I vicini di casa erano esausti dal continuo abbaiare dei cani. Erano troppo rumorosi e non ne potevano più. Così hanno fatto causa contro i proprietari degli animali, tenuti all’interno di una fattoria in Oregon, riuscendo ad ottenere una sentenza choc emessa dai giudici della Corte d’Appello che prima hanno accolto il loro ricorso e poi hanno ordinato agli allevatori degli animali, due mastini tibetani, di recidere loro le corde vocali.

Gli animali che dovrebbero essere sottoposti a questo trattamento sono due mastini, cani di grossa taglia, utilizzati in origine per proteggere le pecore dagli animali feroci e che, secondo i vicini di casa, sono diventati insopportabili visto che abbaierebbero continuamente disturbando ad ogni ora del giorno e della notte. In tutti questi anni – ne sono passati 15 – non sono riusciti a trovare una soluzione condivisa, magari meno drastica. Ora arriva la decisione dei giudici che ha sollevato diverse polemiche soprattutto tra gli animalisti.

La prima condanna ai proprietari dei due cani risale al 2004 quando gli venne comminata una multa di 400 dollari: avrebbero dovuto trovare anche una soluzione, un modo per far smettere di abbaiare i due animali. Loro, invece, si erano difesi sostenendo che si trattasse di una fattoria e non di una normale abitazione. Nel 2005 quella multa divenne di 238mila dollari. Ora la sentenza choc dei giudici.

-=-=-=-=-

Esercizi:
1. Nel testo sui mastini tibetani, a quanto ammontava la multa inflitta ai proprietari nel 2004?
2. Riassumi in due frasi il testo sui mastini tibetani.
3. Ricopia senza modifiche il passo del testo sui mastini tibetani che comincia con "Gli animali che" e prosegue fino a "tra gli animalisti.".

Voci di dati:

-=-=-=-=-

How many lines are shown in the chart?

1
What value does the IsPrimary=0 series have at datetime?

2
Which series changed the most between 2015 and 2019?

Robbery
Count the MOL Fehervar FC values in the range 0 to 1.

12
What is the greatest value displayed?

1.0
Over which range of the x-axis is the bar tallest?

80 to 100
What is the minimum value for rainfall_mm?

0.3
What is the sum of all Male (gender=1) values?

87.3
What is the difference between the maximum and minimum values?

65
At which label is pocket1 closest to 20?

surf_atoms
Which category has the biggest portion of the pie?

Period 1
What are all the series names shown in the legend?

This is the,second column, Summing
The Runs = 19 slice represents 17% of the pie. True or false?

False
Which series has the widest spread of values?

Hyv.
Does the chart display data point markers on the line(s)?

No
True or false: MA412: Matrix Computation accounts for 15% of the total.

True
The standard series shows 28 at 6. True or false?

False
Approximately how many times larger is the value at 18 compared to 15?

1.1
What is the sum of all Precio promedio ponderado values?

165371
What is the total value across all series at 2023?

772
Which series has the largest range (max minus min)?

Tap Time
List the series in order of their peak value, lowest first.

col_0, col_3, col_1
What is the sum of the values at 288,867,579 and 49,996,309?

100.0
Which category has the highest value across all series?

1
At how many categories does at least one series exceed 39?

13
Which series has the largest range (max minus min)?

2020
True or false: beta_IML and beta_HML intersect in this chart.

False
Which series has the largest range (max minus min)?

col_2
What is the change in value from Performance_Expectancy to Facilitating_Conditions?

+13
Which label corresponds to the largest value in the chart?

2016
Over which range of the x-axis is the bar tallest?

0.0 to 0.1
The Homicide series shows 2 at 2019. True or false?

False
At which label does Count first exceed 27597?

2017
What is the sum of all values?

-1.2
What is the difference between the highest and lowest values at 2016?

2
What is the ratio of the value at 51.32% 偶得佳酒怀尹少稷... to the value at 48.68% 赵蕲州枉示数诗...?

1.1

-=-=-=-=-

Soluzioni:
1. 400 dollari.

2. In Oregon i giudici della Corte d'Appello hanno accolto il ricorso dei vicini, esasperati dal continuo abbaiare di due mastini tibetani, e hanno ordinato ai proprietari di recidere le corde vocali ai cani, una decisione che ha sollevato polemiche soprattutto tra gli animalisti. La vicenda va avanti da 15 anni: nel 2004 i proprietari erano stati multati di 400 dollari, e nel 2005 la multa era diventata di 238mila dollari.

3.
Gli animali che dovrebbero essere sottoposti a questo trattamento sono due mastini, cani di grossa taglia, utilizzati in origine per proteggere le pecore dagli animali feroci e che, secondo i vicini di casa, sono diventati insopportabili visto che abbaierebbero continuamente disturbando ad ogni ora del giorno e della notte. In tutti questi anni – ne sono passati 15 – non sono riusciti a trovare una soluzione condivisa, magari meno drastica. Ora arriva la decisione dei giudici che ha sollevato diverse polemiche soprattutto tra gli animalisti.